─── Material shown
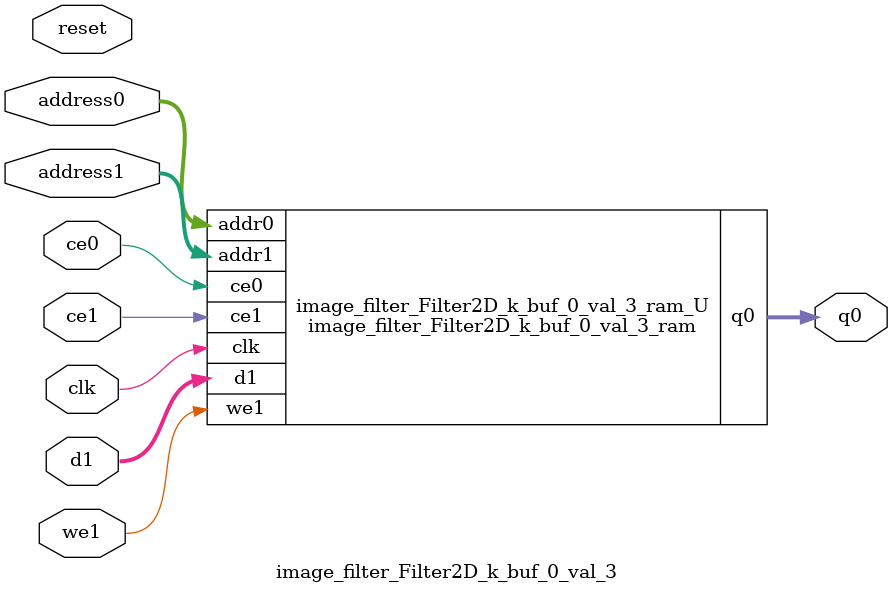
<source format=v>

`timescale 1 ns / 1 ps
module image_filter_Filter2D_k_buf_0_val_3_ram (addr0, ce0, q0, addr1, ce1, d1, we1,  clk);

parameter DWIDTH = 32;
parameter AWIDTH = 11;
parameter MEM_SIZE = 1920;

input[AWIDTH-1:0] addr0;
input ce0;
output reg[DWIDTH-1:0] q0;
input[AWIDTH-1:0] addr1;
input ce1;
input[DWIDTH-1:0] d1;
input we1;
input clk;

(* ram_style = "block" *)reg [DWIDTH-1:0] ram[MEM_SIZE-1:0];




always @(posedge clk)  
begin 
    if (ce0) 
    begin
            q0 <= ram[addr0];
    end
end


always @(posedge clk)  
begin 
    if (ce1) 
    begin
        if (we1) 
        begin 
            ram[addr1] <= d1; 
        end 
    end
end


endmodule


`timescale 1 ns / 1 ps
module image_filter_Filter2D_k_buf_0_val_3(
    reset,
    clk,
    address0,
    ce0,
    q0,
    address1,
    ce1,
    we1,
    d1);

parameter DataWidth = 32'd32;
parameter AddressRange = 32'd1920;
parameter AddressWidth = 32'd11;
input reset;
input clk;
input[AddressWidth - 1:0] address0;
input ce0;
output[DataWidth - 1:0] q0;
input[AddressWidth - 1:0] address1;
input ce1;
input we1;
input[DataWidth - 1:0] d1;



image_filter_Filter2D_k_buf_0_val_3_ram image_filter_Filter2D_k_buf_0_val_3_ram_U(
    .clk( clk ),
    .addr0( address0 ),
    .ce0( ce0 ),
    .q0( q0 ),
    .addr1( address1 ),
    .ce1( ce1 ),
    .d1( d1 ),
    .we1( we1 ));

endmodule


</source>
──────
◆ **Activity**:
Work through the data line by line and state how many lines have the string "DataWidth"; add nothing else.

◆ **Written answer**:
3